Look, I admit it: the silly GOP talking point about the Senate not passing budget resolutions bothers me more than, perhaps, it should. Oh, it’s a stupid talking point, alright, no question about that (and massively hypocritical; failures to pass Budget Resolutions started under GOP control of Congress). It conflates budgeting, which is an important business, with passage of Budget Resolutions, which may or may not be particularly important.

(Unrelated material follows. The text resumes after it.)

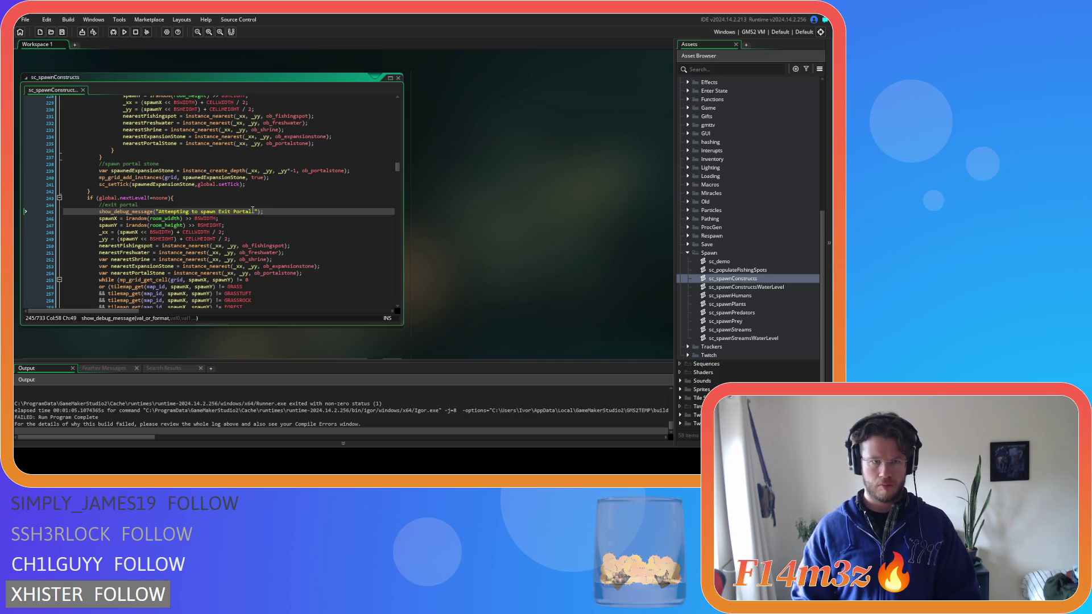
pyautogui.scroll(-20, 255, 212)
# Step: Replace the old wolf-den debug comment with a pasted debug message at the wolf dens loop start, and save
pyautogui.scroll(-4, 257, 215)
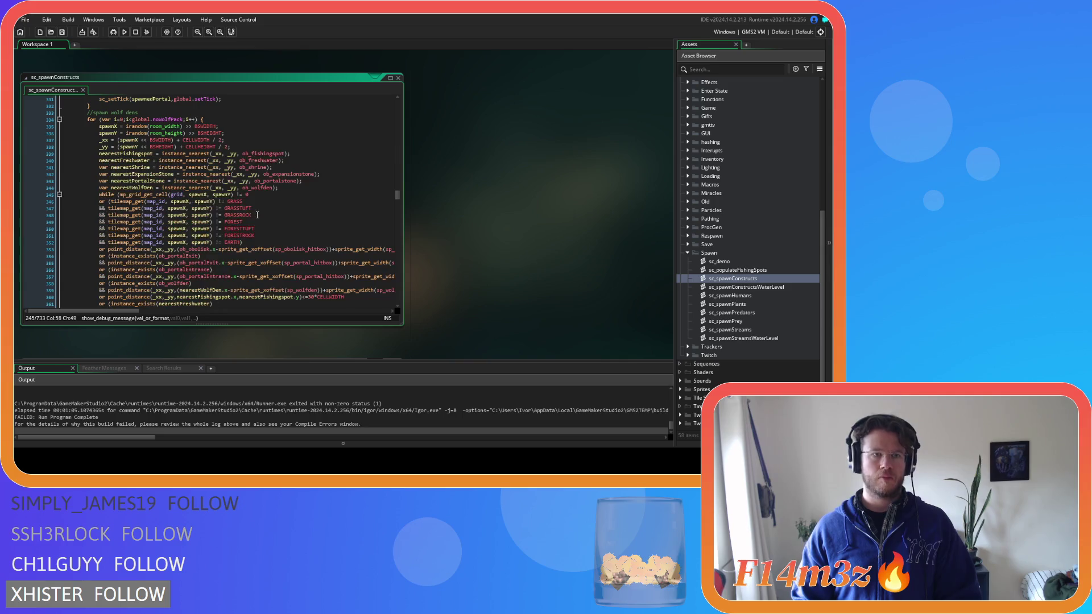
pyautogui.scroll(-7, 256, 206)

Anyway, I guess the reason that it gets so much attention is that top Republicans, including Paul Ryan, keep using it as if it means something. For example, in a column (with Buck McKeon) today about military spending, Ryan starts with a partisan but not crazy description of the debt limit fight:
When House Republicans made clear that any increase in the debt limit must be accompanied by an even greater amount of spending reduction, the President insisted that he would not accept a debt-limit deal that did not include large tax increases on American families and businesses.
I mean, I could quibble with some of that, but yes, Barack Obama wanted higher taxes than the Republicans. But then he says:
All of this work was made more difficult by the Senate’s failure to pass any budgets at all in 2010 or 2011.
Really? Exactly how were the debt limit negotiations made more difficult by the Senate’s failure to pass FY 2011 and FY 2012 Budget Resolutions? Did Democrats not know their own position? Of course not; Barack Obama had submitted a budget (well, actually, an original and a supplemental budget) that served as the first-cut Democratic position. Did Republicans not know the Democrats’ position? Of course not. They, too, had Obama’s budget. Were Democrats not prepared for the details involved in complex budget negotiations? To the contrary; the president’s budget was far more detailed than either of Ryan’s House-passed budgets have been.
Of course, Ryan here is just indulging in a little partisan cheap shot here. Which is, certainly, what you expect of partisan hacks, although not so much of those who are trying to get treated as “Serious” legislators. But I continue to be baffled by the whole thing — it just doesn’t strike me as a particularly effective talking point, although perhaps it focus groups that way — leading me to suspect that it’s Paul Ryan himself who actually, and foolishly, cares about it.